Repository files navigation

vivint-selenium-docker

pypi Read the Docs License ALv2

Extending Selenium with drop in replacements for Chrome and Firefox webdrivers that run in Docker containers. Additional goodies like automatic proxies, live video recording and driver-pools are included!

Getting Started

  1. Install the module:

    Latest stable version from pypi,

    $ pip install selenium-docker

    Development version from source,

    $ pip install git+ssh://[email protected]:vivint/selenium-council.git
  2. Download docker for your operating system and ensure it's running.

    $ docker version
    Client:
     Version:      17.10.0-ce
     API version:  1.33
    
    Server:
     Version:      17.10.0-ce
     API version:  1.33 (minimum version 1.12)

You should know...

  • Calling getLogger('selenium_docker').setLevel(logging.DEBUG) during Logging setup will turn on lots of debug statements involved with with spawning and managing the underlying containers and driver instances.

  • You can use the script below to stop and remove all running containers created by this library:

    from selenium_docker.base import ContainerFactory
    
    factory = ContainerFactory.get_default_factory()
    factory.scrub_containers()

    This will do a search in the default Docker engine for all containers that use our browser and dynamic labels.

  • We use gevent for its concurrency idioms.

  • We call gevent.monkey.patch_socket to communicate with Docker engine via REST. Other libraries may need to be patched contingent on what your project is trying to accomplish.

    Read about monkey patching on the gevent website.

Examples

Basic

Creates a single container with a running Chrome Driver instance inside.

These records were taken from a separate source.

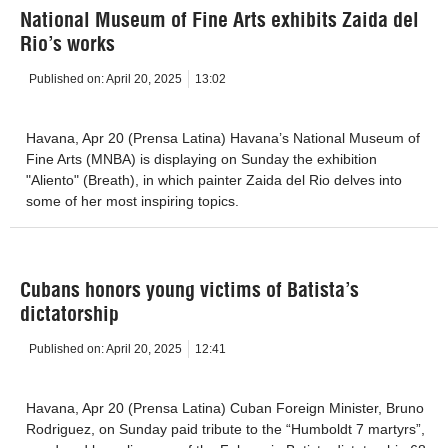
National Museum of Fine Arts exhibits Zaida del
Rio’s works
Published on:
April 20, 2025
13:02
Havana, Apr 20 (Prensa Latina) Havana’s National Museum of
Fine Arts (MNBA) is displaying on Sunday the exhibition
"Aliento" (Breath), in which painter Zaida del Rio delves into
some of her most inspiring topics.
Cubans honors young victims of Batista’s
dictatorship
Published on:
April 20, 2025
12:41
Havana, Apr 20 (Prensa Latina) Cuban Foreign Minister, Bruno
Rodriguez, on Sunday paid tribute to the “Humboldt 7 martyrs”,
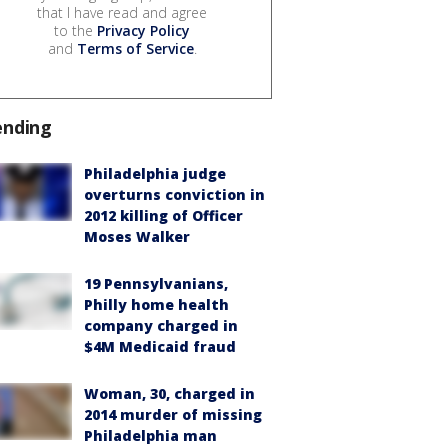
that I have read and agree
to the
Privacy Policy
and
Terms of Service
.
ending
Philadelphia judge
overturns conviction in
2012 killing of Officer
Moses Walker
19 Pennsylvanians,
Philly home health
company charged in
$4M Medicaid fraud
Woman, 30, charged in
2014 murder of missing
Philadelphia man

Connecting and managing the container is all done automatically. This should function as a drop in replacement for using the desktop version of Chrome and Firefox drivers.

import sys
import logging

from selenium_docker import ChromeDriver

logging.basicConfig(stream=sys.stdout, level=logging.DEBUG)
logging.getLogger('selenium_docker').setLevel(logging.DEBUG)

driver = ChromeDriver()

driver.get('https://google.com')

print(driver.title)

driver.quit()

Blocking driver pool

Used for performing a single task on multiple sites/items in parallel.

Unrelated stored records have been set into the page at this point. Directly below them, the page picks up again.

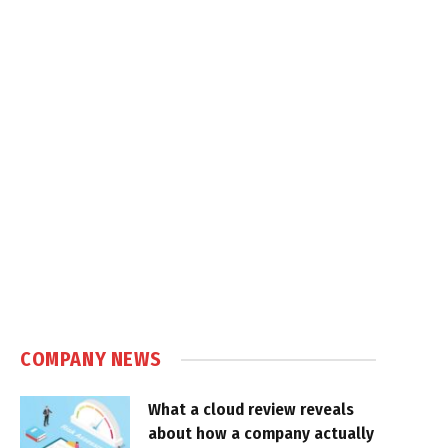
COMPANY NEWS
What a cloud review reveals
about how a company actually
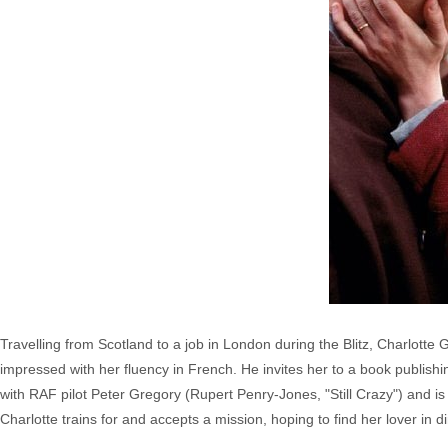
Travelling from Scotland to a job in London during the Blitz, Charlotte
impressed with her fluency in French. He invites her to a book publishi
with RAF pilot Peter Gregory (Rupert Penry-Jones, "Still Crazy") and i
Charlotte trains for and accepts a mission, hoping to find her lover in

The blocking driver pool will create all the necessary containers in advance in order to distribute the work as resources become available. Drivers will be reused until the .execute() call is complete. If the driver throws an Exception then that driver will be removed from the pool.

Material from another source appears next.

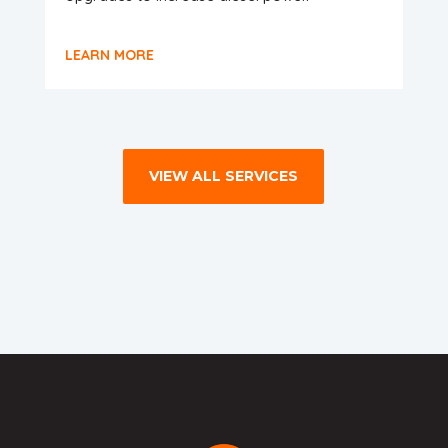
LEARN MORE
VIEW ALL SERVICES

from selenium_docker.pool import DriverPool


def get_title(driver, url):
    driver.get(url)
    return driver.title

urls = [
    'https://google.com',
    'https://reddit.com',
    'https://yahoo.com',
    'http://ksl.com',
    'http://cnn.com'
]

pool = DriverPool(size=3)

for result in pool.execute(get_title, urls):
    print(result)

Asynchronous driver pool,

from selenium_docker.pool import DriverPool


def get_title(driver, url):
    driver.get(url)
    return driver.title

def print_fn(s):
    print(s)

urls = [
    'https://google.com',
    'https://reddit.com',
    'https://yahoo.com',
    'http://ksl.com',
    'http://cnn.com'
]


pool = DriverPool(size=2)
pool.execute_async(get_title, urls, print_fn)
pool.add_async(['https://facebook.com',
                'https://mail.com',
                'https://outlook.com'])

for x in pool.results():
    print('result - ', x)

    if '.com' in x:
        pool.add_async(['https://wikipedia.org'])

    if x == 'Wikipedia':
        pool.stop_async()
        pool.factory.scrub_containers()

License

Copyright 2017 - Vivint, inc.

Apache V2 -- See LICENSE for full statement.